The question is, who will carry the mantle for protecting the integrity of the border?

It doesn’t look like immigration reform will come from Congress. The Senate refuses to pass an immigration bill that doesn’t include a whole host of amnesty provisions, and Obama simply can’t berate the House enough to get Speaker John Boehner one that does (because Boehner can’t get his caucus, God bless them, to support a comprehensive bill).

What’s unfortunate is the House leadership hasn’t been savvy enough in its messaging to remind the public that passing an amnesty bill in a deal with Harry Reid this year, as opposed to passing a border security bill in a deal with Mitch McConnell next year, would be stupid on their part. One possible cause for that lack of clarity is the U.S. Chamber of Commerce, which has long been the primary distributor of marching orders to Republicans on the Hill. Chamber president Thomas Donohue went so far as to say in May (before he embarked on a mission to Havana to break bread with the Castro regime) that the GOP shouldn’t even bother running a candidate for president in 2016 unless the House passes an amnesty bill. But a June report by the Center for Immigration Studies argues that, on net, all jobs created since 2000 in the United States have gone to immigrants.
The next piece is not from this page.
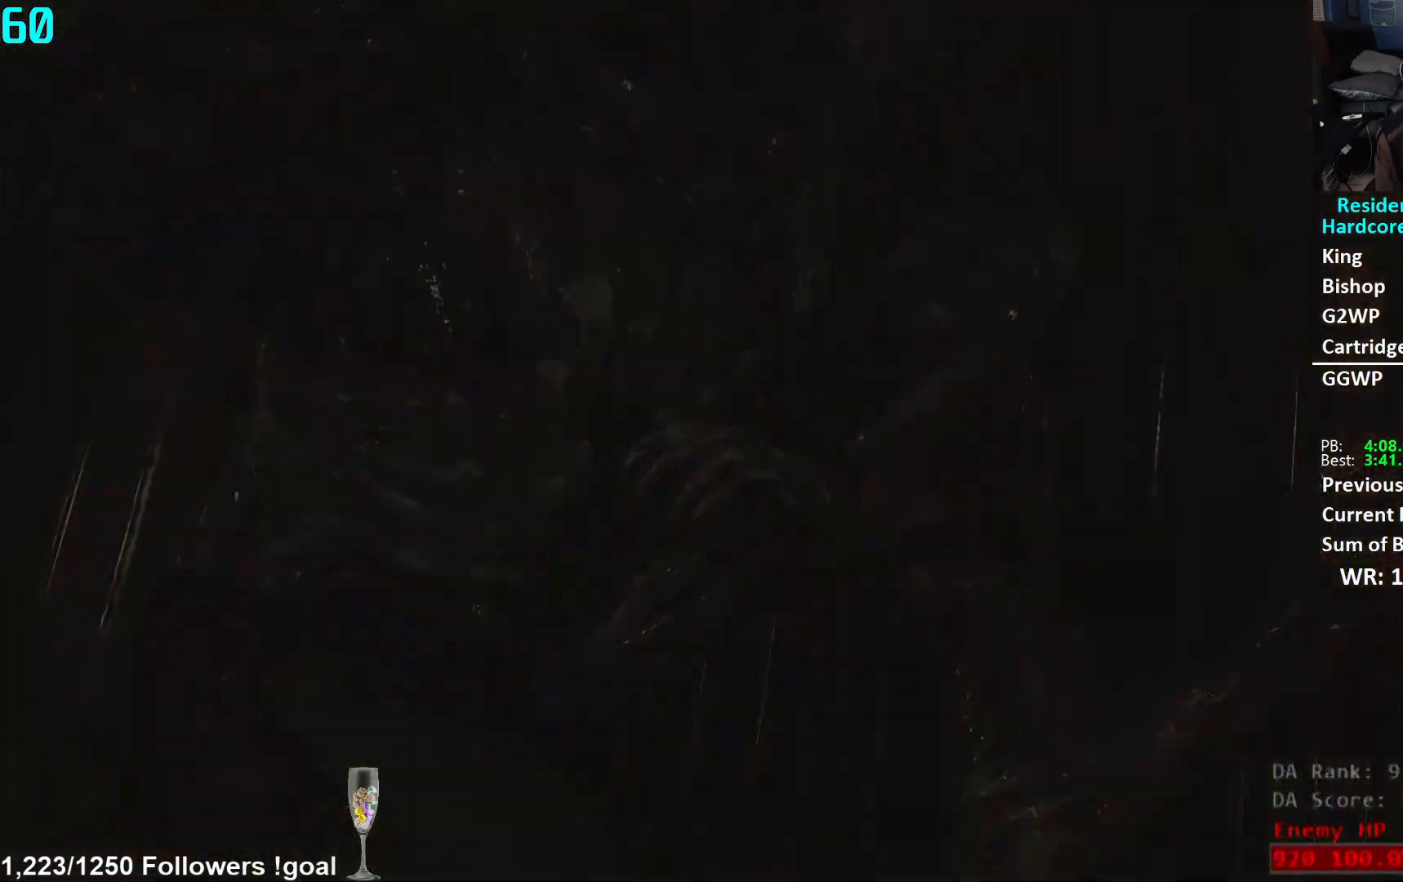
{"buttons": ["L3"], "left_stick": "up", "right_stick": "center", "events": [[67, "left_stick", "up"], [267, "L3", "down"], [367, "L3", "up"], [434, "L3", "down"]]}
One suspects that the “business community” sees that waves of new immigration will depress wages and force more competition among workers — when real unemployment is still in double figures and median household income in America has already decreased over the last decade.

Republicans need to start making the case that it’s neither racist nor xenophobic to recognize, as Obama seemed to in that peculiar meeting a week ago, that America needs to prioritize the rule of law and the needs of its own.